Achieving Robust Data-driven Contextual Decision Making in a Data Augmentation Way

TL;DR

This paper introduces a data augmentation-based stochastic gradient descent algorithm to efficiently solve Wasserstein-distance-based distributionally robust optimization problems, offering robustness and extendability to online settings.

Contribution

The paper develops a novel data augmentation approach for solving DRO models efficiently and extendably, with proven convergence and performance guarantees.

Findings

Algorithm converges at a rate of O(1/√T).

Demonstrates superior performance over benchmarks.

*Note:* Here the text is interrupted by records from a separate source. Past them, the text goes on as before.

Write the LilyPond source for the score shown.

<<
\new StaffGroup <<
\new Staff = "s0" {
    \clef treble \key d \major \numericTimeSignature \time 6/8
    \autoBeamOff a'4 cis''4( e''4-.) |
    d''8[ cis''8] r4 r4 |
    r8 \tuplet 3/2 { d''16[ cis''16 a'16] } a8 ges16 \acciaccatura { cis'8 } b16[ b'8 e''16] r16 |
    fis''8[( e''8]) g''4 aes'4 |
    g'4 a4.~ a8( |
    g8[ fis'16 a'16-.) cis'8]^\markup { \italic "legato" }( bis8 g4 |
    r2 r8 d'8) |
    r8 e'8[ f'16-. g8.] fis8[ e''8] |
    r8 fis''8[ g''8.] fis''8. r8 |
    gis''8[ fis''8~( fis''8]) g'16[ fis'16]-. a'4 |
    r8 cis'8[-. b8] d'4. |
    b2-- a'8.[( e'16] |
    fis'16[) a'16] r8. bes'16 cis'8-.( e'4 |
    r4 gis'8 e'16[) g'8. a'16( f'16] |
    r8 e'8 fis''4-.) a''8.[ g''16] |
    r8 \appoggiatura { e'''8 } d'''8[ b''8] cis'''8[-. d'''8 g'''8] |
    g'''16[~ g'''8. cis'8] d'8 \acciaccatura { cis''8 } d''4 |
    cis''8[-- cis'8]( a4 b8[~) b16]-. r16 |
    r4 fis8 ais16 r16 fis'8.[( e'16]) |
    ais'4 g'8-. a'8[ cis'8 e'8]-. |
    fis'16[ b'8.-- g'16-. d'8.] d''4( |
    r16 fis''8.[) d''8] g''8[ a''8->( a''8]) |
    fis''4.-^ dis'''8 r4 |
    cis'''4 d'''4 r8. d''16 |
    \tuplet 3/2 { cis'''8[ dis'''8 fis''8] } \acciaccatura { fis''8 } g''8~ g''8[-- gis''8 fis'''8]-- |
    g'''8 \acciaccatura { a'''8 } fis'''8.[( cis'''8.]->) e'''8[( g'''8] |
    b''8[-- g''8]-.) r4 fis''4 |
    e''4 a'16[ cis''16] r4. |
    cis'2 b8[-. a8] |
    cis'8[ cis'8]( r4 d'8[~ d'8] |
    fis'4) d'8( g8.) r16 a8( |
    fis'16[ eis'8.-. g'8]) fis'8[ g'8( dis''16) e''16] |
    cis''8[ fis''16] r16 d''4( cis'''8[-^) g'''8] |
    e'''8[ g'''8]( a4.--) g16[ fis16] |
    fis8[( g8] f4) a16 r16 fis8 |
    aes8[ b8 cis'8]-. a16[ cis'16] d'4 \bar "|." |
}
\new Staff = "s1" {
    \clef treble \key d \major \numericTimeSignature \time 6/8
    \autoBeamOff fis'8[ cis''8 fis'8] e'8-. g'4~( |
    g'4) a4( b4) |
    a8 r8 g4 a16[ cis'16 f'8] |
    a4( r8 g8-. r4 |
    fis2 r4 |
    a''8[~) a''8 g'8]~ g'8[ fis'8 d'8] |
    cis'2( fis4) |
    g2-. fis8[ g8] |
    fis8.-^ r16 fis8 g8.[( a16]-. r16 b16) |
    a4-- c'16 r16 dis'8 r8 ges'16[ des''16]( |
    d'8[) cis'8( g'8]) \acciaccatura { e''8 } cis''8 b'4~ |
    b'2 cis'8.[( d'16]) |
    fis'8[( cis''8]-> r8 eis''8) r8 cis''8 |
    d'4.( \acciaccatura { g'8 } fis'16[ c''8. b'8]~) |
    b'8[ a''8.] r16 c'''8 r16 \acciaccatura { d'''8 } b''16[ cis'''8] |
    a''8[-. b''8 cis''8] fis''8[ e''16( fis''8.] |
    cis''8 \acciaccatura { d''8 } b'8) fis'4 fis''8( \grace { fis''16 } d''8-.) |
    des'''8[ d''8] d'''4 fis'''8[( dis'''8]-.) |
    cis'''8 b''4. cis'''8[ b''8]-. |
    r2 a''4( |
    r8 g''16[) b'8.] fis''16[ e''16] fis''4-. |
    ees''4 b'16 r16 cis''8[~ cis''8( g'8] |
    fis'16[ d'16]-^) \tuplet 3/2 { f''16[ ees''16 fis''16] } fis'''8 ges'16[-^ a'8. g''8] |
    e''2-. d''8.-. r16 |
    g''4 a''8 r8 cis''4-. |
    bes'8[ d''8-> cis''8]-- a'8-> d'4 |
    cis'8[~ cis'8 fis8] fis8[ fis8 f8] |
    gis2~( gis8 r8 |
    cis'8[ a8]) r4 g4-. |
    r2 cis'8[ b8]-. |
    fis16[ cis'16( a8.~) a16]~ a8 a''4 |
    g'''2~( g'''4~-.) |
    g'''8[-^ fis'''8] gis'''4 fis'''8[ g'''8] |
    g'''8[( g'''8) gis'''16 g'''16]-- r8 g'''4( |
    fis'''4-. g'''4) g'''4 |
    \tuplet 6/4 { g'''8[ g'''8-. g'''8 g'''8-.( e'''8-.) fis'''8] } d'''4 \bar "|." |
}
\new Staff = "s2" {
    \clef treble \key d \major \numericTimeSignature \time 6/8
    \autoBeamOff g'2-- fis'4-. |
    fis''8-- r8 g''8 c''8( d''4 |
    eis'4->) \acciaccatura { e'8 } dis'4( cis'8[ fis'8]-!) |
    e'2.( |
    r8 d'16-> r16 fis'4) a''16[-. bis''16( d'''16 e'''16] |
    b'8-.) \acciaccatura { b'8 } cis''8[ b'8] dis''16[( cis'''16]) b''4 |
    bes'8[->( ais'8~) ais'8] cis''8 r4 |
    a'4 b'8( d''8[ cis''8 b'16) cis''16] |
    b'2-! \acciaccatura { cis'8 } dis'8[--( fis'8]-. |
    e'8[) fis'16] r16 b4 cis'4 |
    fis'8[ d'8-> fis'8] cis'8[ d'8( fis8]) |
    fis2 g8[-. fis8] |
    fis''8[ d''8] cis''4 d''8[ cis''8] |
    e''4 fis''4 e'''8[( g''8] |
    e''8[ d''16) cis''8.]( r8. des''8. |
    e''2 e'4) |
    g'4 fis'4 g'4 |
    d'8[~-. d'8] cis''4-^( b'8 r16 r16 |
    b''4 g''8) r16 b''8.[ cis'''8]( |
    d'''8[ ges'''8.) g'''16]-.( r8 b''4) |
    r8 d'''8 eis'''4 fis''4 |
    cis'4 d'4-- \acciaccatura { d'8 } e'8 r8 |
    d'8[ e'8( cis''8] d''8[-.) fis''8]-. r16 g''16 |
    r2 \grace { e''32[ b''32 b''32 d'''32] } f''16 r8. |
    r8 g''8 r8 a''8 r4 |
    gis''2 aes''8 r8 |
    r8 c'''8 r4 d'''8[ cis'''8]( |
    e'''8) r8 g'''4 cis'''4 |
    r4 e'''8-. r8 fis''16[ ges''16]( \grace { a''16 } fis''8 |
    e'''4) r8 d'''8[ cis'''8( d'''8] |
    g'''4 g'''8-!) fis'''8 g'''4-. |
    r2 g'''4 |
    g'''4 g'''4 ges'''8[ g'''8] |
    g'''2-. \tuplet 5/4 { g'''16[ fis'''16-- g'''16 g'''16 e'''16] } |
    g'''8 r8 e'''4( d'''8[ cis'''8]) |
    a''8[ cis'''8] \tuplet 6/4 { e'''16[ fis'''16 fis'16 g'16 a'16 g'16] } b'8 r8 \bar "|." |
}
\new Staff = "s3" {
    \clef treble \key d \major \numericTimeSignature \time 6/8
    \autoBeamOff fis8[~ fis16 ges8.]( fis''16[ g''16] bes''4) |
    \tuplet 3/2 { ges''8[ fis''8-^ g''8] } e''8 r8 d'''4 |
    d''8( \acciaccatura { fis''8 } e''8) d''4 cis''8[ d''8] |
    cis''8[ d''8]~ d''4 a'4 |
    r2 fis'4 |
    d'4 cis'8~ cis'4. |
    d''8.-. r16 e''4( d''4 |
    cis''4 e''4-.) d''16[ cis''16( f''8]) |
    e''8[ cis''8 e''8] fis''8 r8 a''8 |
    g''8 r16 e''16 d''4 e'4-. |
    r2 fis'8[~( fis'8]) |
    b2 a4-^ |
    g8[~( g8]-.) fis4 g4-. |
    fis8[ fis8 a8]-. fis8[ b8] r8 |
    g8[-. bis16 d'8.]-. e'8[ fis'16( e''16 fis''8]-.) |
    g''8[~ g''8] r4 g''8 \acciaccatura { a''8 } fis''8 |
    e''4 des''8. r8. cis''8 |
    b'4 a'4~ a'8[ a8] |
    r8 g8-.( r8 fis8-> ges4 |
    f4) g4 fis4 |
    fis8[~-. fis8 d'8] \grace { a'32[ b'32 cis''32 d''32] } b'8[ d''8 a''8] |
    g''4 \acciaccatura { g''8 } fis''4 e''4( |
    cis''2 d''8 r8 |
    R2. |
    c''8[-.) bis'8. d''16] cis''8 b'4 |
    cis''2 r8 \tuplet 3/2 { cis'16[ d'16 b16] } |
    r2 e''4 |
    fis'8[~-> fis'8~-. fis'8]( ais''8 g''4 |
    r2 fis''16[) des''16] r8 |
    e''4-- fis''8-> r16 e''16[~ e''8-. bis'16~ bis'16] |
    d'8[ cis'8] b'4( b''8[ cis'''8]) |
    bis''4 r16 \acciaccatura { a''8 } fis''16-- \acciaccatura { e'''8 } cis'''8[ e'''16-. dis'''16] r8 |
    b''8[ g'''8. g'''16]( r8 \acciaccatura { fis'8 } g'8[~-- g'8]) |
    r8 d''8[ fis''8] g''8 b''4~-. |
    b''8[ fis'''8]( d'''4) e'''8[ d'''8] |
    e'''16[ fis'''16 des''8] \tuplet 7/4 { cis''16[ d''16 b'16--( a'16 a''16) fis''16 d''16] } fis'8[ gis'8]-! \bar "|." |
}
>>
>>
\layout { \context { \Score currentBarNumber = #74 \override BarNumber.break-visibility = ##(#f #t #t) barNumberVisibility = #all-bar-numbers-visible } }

Handles any nominal distribution, suitable for online use.

Abstract

This paper focuses on the contextual optimization problem where a decision is subject to some uncertain parameters and covariates that have some predictive power on those parameters are available before the decision is made. More specifically, we focus on solving the Wasserstein-distance-based distributionally robust optimization (DRO) model for the problem, which maximizes the worst-case expected objective over an uncertainty set including all distributions closed enough to a nominal distribution with respect to the Wasserstein distance. We develop a stochastic gradient descent algorithm based on the idea of data augmentation to solve the model efficiently. The algorithm iteratively a) does a bootstrapping sample from the nominal distribution; b) perturbs the adversarially and c) updates decisions. Accordingly, the computational time of the algorithm is only determined by the number of iterations and the complexity of computing the gradient of a single sample. Except for efficiently solving the model, the algorithm provide additional advantages that the proposed algorithm can cope with any nominal distributions and therefore is extendable to solve the problem in an online setting. We also prove that the algorithm converges to the optimal solution of the DRO model at a rate of a $O(1/\sqrt{T})$, where $T$ is the number of iterations of bootstrapping. Consequently, the performance guarantee of the algorithm is that of the DRO model plus $O(1/\sqrt{T})$. Through extensive numerical experiments, we demonstrate the superior performance of the proposed algorithm to several benchmarks.